Dr. Heval Kelli and his family came to America from a refugee camp in Germany exactly two weeks after September 11, 2001. They had been forced to leave Syria six years earlier, and were tired and anxious about their new surroundings. Dr. Kelli recalls a businessman in the airport in New York treating them kindly, which set the tone for their experience in America.

After settling in a suburb of Atlanta, the Kelli family found themselves struggling to earn a living. Heval was only 18 years old at the time, and took a job washing dishes at a restaurant to help support his parents and younger brother. By day he was a student, and on evenings and weekends he worked as hard as he could to earn income for his family. “We were very frugal,” he recalls. “My mother cooked everything, we never ate out. But we had very good food and we had each other.”

His life changed forever when a heart surgeon at Emory University, Dr. Omar Lattouf, enlisted his help on a research project, and from there became his mentor. Dr. Kelli is now a practicing cardiologist and researcher for Emory University, and one day a week he donates his time to a free clinic for those without health insurance in Clarkston, Georgia – the same community that welcomed his family with open arms so many years earlier.

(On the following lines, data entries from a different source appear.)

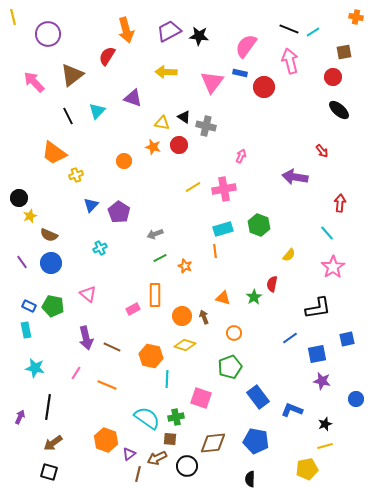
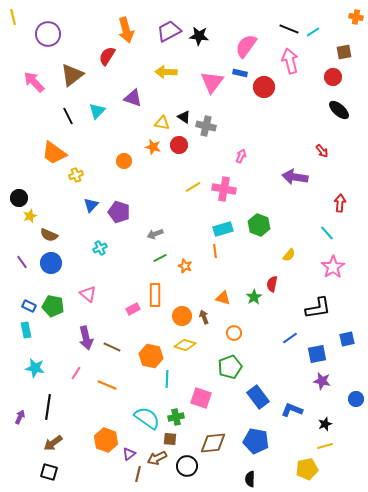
pink cross at (224, 189): rotated 20 degrees clockwise
purple pentagon at (119, 212): rotated 15 degrees counterclockwise
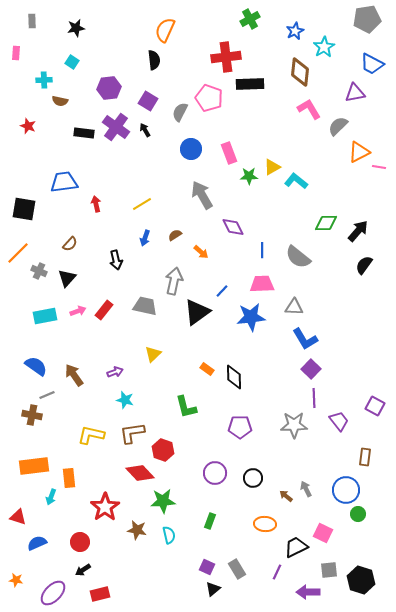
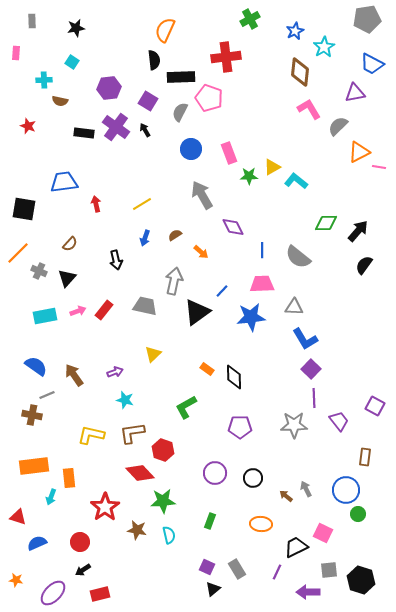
black rectangle at (250, 84): moved 69 px left, 7 px up
green L-shape at (186, 407): rotated 75 degrees clockwise
orange ellipse at (265, 524): moved 4 px left
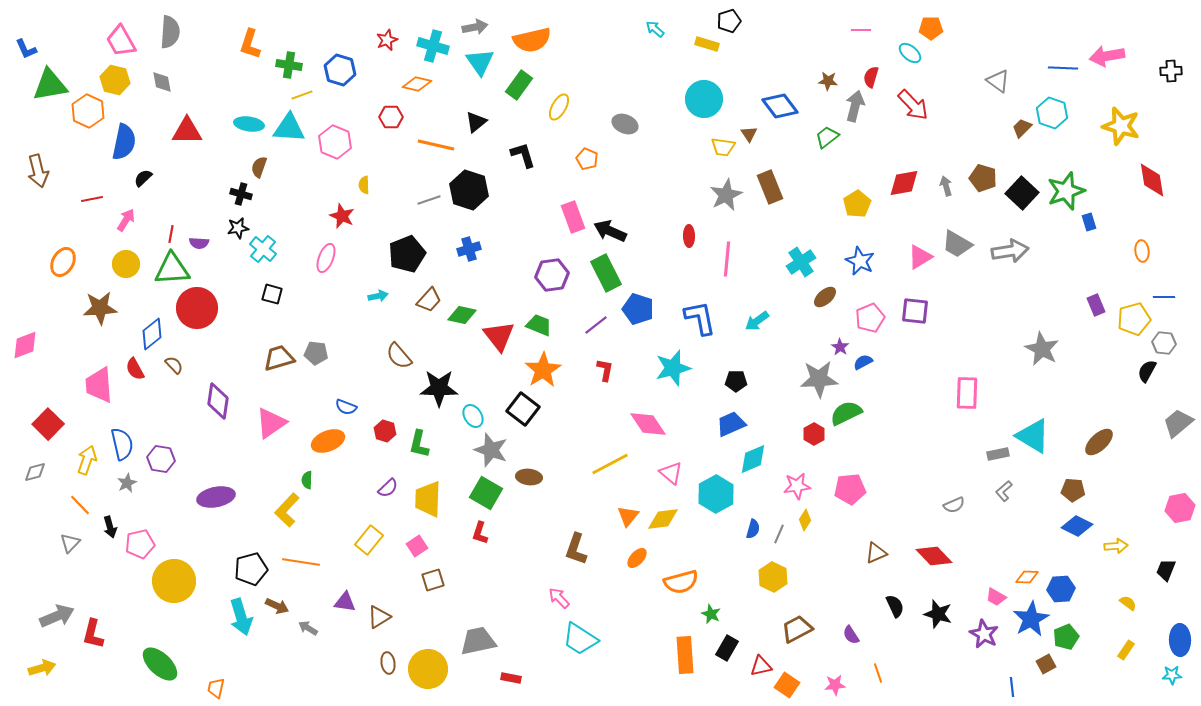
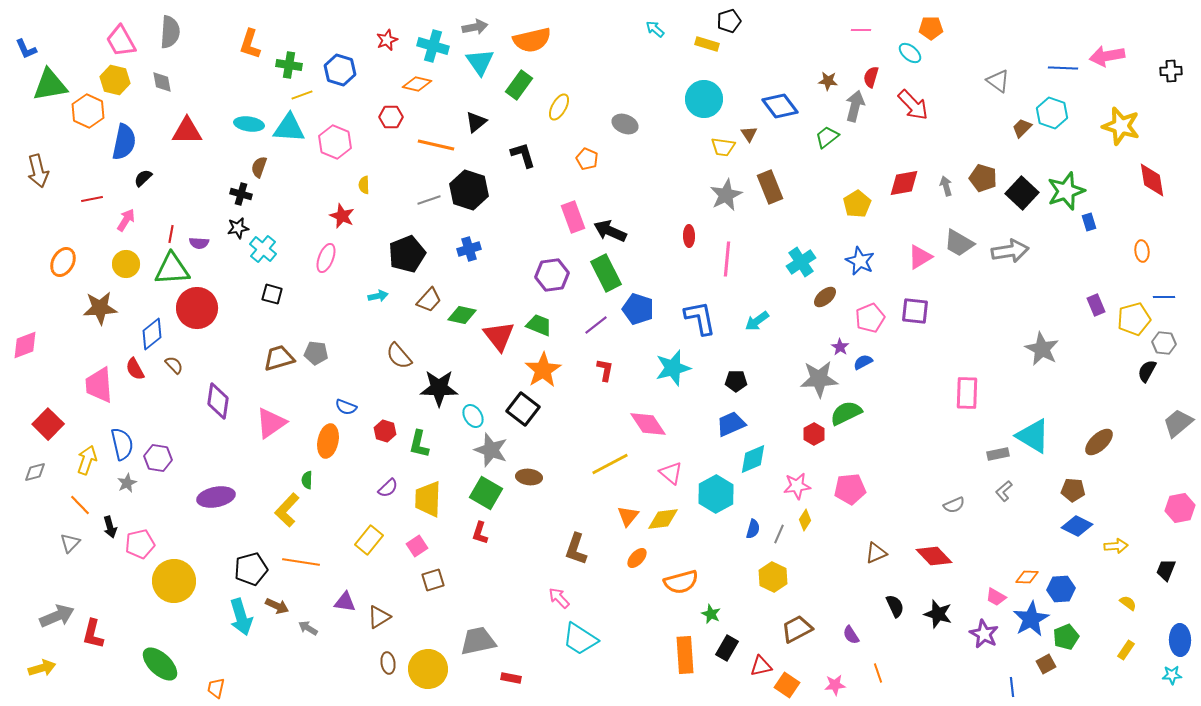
gray trapezoid at (957, 244): moved 2 px right, 1 px up
orange ellipse at (328, 441): rotated 56 degrees counterclockwise
purple hexagon at (161, 459): moved 3 px left, 1 px up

Dr. Kelli recently sat down with 1heart2lives at Refuge Coffee in Clarkston, Georgia to discuss why he entered the field of heart health, how he thinks the discussion around heart disease is evolving, and a bit about how his own experience has influenced him as a practitioner.

refuge coffee

Refuge Coffee in Clarkston, Georgia

To begin with, please tell us a little bit about why you decided to enter the field of cardiology.
Heart disease is the number one killer that’s fairly preventable, and there is a need for doctors as both healers and educators. Cardiology is very common to everyone, it impacts everyone, and there is much we can do to improve health that involves only increased education. I can talk about cardiology at every age, which means there is much we can do at every age to create positive change.
Consider this: the average American can tell you what type of gasoline is best for their car, they know all sorts of things like this, but they don’t understand blood pressure metrics or what BMI means. And that’s on doctors. We underestimate how smart our patients are, and therefore we aren’t educating them properly. So I’m working to change that.

What are some of the initiatives you are working on to increase education and understanding of heart disease?
I feel strongly that we need to take the discussion of heart health out of the clinic. A doctor gets to spend on average fifteen minutes with a patient, which isn’t nearly enough time to answer all of their questions and teach them about healthy heart measures. But what if, say, doctors moved the discussion to a coffee shop where 10-15 people could come, and then could have a real talk about these issues? It breaks down a lot of the barriers, and information becomes shared. People tell their friends what they have learned, and that creates impact. It’s an environment where people are comfortable and engaged.
We’re also looking at how technology is used. I think phones are the future of healthcare, where people can share information, track their health and habits, and more. When people get good advice they share it, and cardiologists can help make that happen. If someone can use Facebook, they can manage their health.
Beyond that, technology can level the impact socio-economic status has on health and healthcare. Everyone these days has a phone, which means everyone can have access to the tools needed to manage their health.

How have your experiences as a refugee and working with impoverished communities shaped who you are as a doctor?
When you’re a refugee, simplicity is key because of the language barrier. Simplify the process to make it accessible. Use tools that are easy to understand. Much of my philosophy as a practitioner is driven from the challenge my family and I had as refugees trying to get and understand healthcare. But it’s practical for everyone.
And the work I do in the clinic is related to that. Volunteering is the essence of medicine, helping and taking care of people. We all have some mission to help. And I can help my patients manage their health with affordable and simple solutions.
I am not alone in this, I also work with young people in these communities to inspire them to pursue the education needed to impact community health.

Your life changed because one person saw something in you and became your mentor, and now colleague, in the medical field. How do you see this experience translating to other young people who come from impoverished communities?
The story of becoming a doctor, or journalist, or anything else is replicable. There is a good chance you can achieve this because of education. It’s not like the story of someone who came, and instantly achieved massive financial success, which is not very replicable. I was blessed to have someone mentor me, and so I founded the Young Physician Initiative here in Clarkston to motivate kids to learn.
It does not matter where you came from, with education you can have this kind of success, and it’s very realistic to attain. As doctors we are not just healthcare leaders, we are community leaders as well. In twelve years I changed my family’s status as a result of going to school. That’s something we can inspire other kids to do, no matter where they are coming from.

Is there anything else you would like our readers to know?
Educate yourself! The AHA has the Life’s Simple 7 metrics, they are easy to follow but have a big impact. Pay as close to attention to maintaining your heart as you do to maintaining your car or your home. And don’t be afraid to have real conversations with your doctor about your health; it’s what we are here for.